I am trying to use log_queries_not_using_indexes = 1 to find queries which are not executing optimally on a MySQL server. However, I find the resulting log file of rather limited value. Apparently, queries are logged whenever the optimizer really decided not to use an index as a criterion in a WHERE clause. And not if they truly have no indexes matching the filtered columns.

So given a table with the following structure

CREATE TABLE `test` (
    `id_test`   int(11) NOT NULL AUTO_INCREMENT,
    `some_text`  varchar(255) DEFAULT NULL,
    `some_more_text` text,
 PRIMARY KEY (`id_test`)
) ENGINE=InnoDB  DEFAULT CHARSET=latin1 

a query SELECT id_test from test where id_test != 69 would be logged to the slow log because of not using indexes (the optimizer has decided that a table scan is more efficient as not much could be won by using an index) but SELECT id_test from test where id_test = 69 would not.

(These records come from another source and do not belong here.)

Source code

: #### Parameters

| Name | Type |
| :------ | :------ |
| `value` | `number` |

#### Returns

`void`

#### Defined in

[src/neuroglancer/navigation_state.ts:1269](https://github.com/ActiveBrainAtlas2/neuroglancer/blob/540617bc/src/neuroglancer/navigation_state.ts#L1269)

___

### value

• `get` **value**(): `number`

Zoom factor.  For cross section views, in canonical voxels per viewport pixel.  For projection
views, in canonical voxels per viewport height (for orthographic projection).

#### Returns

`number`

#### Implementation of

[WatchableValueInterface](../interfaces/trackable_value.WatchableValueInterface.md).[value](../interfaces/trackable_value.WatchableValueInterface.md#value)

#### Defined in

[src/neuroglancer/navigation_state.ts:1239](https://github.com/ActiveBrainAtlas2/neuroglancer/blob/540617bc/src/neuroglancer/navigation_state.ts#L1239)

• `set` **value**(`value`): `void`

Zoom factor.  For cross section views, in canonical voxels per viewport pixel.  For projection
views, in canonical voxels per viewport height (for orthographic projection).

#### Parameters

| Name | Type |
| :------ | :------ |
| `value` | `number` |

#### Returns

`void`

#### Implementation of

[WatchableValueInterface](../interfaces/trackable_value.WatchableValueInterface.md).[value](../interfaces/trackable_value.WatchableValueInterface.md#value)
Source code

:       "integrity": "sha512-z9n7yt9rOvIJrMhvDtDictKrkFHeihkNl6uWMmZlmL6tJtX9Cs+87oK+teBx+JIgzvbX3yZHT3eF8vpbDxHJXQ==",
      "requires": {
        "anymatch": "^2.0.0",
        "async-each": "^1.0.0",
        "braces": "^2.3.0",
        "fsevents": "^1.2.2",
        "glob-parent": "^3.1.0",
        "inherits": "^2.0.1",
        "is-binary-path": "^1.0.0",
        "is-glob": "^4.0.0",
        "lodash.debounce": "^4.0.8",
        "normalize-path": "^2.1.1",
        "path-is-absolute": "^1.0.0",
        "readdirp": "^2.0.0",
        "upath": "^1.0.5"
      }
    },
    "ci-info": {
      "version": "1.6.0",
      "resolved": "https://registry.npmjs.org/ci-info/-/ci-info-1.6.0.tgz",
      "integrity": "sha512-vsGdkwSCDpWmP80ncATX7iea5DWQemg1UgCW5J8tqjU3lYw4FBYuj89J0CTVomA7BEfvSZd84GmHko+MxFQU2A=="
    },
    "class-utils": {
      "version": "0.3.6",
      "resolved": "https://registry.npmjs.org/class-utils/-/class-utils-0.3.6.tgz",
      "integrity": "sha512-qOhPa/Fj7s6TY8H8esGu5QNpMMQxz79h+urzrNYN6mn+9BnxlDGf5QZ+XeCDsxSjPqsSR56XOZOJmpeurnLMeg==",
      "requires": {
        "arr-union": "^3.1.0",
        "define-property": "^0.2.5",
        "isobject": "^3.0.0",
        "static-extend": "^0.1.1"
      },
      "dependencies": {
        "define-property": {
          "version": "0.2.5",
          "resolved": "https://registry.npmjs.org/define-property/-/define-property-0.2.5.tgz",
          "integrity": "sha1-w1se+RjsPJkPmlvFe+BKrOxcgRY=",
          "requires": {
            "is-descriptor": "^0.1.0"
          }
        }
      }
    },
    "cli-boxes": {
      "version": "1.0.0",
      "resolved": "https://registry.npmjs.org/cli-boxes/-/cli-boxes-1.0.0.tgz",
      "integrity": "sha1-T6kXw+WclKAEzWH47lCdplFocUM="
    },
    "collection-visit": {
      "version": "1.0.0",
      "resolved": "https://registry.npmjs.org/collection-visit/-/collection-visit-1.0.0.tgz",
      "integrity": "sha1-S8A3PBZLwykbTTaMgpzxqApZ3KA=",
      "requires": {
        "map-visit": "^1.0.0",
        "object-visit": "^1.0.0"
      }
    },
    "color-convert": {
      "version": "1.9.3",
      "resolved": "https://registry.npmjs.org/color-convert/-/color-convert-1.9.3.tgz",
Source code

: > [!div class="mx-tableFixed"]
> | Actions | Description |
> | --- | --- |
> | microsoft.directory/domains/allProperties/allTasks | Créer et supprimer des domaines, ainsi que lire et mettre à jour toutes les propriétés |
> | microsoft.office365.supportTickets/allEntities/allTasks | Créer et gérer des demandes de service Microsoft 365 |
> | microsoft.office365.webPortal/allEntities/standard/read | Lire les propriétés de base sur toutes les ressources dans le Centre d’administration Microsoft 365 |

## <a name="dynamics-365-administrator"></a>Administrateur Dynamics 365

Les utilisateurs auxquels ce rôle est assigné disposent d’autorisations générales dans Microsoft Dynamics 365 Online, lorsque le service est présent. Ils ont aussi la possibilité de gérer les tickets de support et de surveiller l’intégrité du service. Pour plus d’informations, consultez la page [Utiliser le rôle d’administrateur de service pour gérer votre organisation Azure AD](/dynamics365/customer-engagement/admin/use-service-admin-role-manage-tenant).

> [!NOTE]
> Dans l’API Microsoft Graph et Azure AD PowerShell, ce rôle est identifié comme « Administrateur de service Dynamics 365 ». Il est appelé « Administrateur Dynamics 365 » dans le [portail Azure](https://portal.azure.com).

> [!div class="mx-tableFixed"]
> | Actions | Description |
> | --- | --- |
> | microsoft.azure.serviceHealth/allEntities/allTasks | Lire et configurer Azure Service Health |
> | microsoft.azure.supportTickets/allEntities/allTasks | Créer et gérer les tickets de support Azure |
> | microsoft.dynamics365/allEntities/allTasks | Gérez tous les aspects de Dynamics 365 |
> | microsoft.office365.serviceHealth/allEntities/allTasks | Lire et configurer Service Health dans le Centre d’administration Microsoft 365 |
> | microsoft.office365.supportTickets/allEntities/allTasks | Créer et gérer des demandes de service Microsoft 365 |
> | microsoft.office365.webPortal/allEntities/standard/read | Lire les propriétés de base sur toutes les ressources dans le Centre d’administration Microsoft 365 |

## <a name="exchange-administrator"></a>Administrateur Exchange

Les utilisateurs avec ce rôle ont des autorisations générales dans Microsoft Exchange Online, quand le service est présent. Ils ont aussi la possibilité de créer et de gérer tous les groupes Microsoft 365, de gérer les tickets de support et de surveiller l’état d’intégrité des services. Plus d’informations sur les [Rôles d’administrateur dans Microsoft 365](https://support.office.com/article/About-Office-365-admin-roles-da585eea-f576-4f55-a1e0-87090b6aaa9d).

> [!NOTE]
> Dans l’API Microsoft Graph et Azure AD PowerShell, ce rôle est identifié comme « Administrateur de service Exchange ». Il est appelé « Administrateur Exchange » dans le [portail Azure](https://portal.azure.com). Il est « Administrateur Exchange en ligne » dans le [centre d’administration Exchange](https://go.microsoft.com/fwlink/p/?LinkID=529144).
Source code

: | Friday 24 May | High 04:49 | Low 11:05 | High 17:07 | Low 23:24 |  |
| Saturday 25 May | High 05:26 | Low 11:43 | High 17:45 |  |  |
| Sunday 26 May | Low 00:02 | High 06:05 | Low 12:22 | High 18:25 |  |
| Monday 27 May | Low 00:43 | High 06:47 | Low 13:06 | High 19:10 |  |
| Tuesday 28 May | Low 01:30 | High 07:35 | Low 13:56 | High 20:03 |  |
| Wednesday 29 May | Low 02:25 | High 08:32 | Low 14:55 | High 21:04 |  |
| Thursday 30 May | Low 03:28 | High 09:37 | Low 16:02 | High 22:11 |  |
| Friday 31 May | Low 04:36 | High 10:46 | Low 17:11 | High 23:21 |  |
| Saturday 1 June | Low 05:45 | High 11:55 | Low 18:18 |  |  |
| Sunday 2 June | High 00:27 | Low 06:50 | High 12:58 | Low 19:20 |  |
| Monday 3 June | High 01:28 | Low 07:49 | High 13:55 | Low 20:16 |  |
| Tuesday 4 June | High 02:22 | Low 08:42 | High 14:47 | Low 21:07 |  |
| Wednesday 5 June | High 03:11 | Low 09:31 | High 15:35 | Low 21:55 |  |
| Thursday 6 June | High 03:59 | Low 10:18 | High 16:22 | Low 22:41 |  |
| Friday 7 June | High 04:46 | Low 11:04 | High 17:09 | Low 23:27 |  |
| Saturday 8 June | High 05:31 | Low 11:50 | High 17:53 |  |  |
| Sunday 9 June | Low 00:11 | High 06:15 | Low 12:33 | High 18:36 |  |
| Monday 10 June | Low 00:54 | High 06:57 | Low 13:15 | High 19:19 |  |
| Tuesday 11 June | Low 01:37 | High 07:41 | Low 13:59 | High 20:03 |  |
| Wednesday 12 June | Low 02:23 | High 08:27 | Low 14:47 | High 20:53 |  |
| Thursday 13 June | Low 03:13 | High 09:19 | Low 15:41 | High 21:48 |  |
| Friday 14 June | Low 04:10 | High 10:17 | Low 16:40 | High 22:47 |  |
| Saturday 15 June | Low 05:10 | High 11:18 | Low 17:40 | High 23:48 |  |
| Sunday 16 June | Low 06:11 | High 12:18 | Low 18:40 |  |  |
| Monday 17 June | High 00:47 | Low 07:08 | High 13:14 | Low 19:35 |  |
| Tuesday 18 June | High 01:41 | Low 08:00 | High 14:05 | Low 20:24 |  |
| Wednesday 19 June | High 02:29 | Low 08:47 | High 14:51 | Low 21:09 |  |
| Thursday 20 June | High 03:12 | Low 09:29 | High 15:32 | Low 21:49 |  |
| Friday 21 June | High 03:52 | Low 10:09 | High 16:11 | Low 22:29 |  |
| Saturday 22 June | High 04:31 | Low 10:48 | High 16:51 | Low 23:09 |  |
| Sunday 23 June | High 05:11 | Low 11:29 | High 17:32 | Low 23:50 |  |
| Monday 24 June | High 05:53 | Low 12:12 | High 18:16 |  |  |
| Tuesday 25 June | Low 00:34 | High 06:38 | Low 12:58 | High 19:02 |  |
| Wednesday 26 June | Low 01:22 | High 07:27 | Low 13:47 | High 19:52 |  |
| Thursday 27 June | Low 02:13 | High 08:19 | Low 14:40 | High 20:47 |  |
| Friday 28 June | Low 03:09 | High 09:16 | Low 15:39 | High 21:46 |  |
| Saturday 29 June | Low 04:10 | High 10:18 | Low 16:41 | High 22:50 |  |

I would expect the behavior of the latter query in the first case as well since the index is present. As is, it makes troubleshooting missing indexes rather tiresome. Ideas on how to approach this greatly appreciated.

Best Answer

I'm not really sure why you expected log_queries_not_using_indexes=1 to not log queries that didn't use an index. The idea of the setting is to see which queries are getting run on your server that could be ideal candidates for optimization. For your example:

SELECT id_test from test where id_test != 69

Unless you change the requirements of the query, there's not much you can do. Of course it's faster to do a full scan and return all rows that don't match that id_test value.

As for ideas on how to approach analysis:

  • You can set min_examined_row_limit to a higher value. If, for example, you want to exclude queries that examine less than 5,000 rows, set this variable to 5000. This is useful to reduce the 'noise' in the slow query log.

  • You can use a tool called pt-query-digest with the --review option to review your slow queries. The tool allows you to store your review history so you don't repeat work on the same query during analysis:

    It won’t show you queries you’ve already reviewed. A query is considered to be already reviewed if you’ve set a value for the reviewed_by column. (If you want to see queries you’ve already reviewed, use the --report-all option.)

    It also has the added benefit of storing a history of the queries that get logged in your slow query. Who wouldn't love historical evidence of improving your queries?